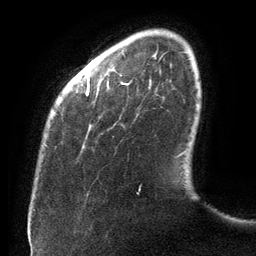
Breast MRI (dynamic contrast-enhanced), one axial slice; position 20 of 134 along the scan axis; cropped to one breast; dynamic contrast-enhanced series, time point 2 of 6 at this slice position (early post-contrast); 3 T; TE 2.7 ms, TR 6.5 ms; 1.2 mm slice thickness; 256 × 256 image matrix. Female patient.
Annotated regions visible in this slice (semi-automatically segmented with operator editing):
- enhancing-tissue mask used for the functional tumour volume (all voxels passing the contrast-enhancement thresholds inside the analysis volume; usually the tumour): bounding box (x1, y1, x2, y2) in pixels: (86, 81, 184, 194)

* Work item: From the listing above, pick out every line containing "slice".

* Result of the exercise:
Breast MRI (dynamic contrast-enhanced), one axial slice; position 20 of 134 along the scan axis; cropped to one breast; dynamic contrast-enhanced series, time point 2 of 6 at this slice position (early post-contrast); 3 T; TE 2.7 ms, TR 6.5 ms; 1.2 mm slice thickness; 256 × 256 image matrix. Female patient.
Annotated regions visible in this slice (semi-automatically segmented with operator editing):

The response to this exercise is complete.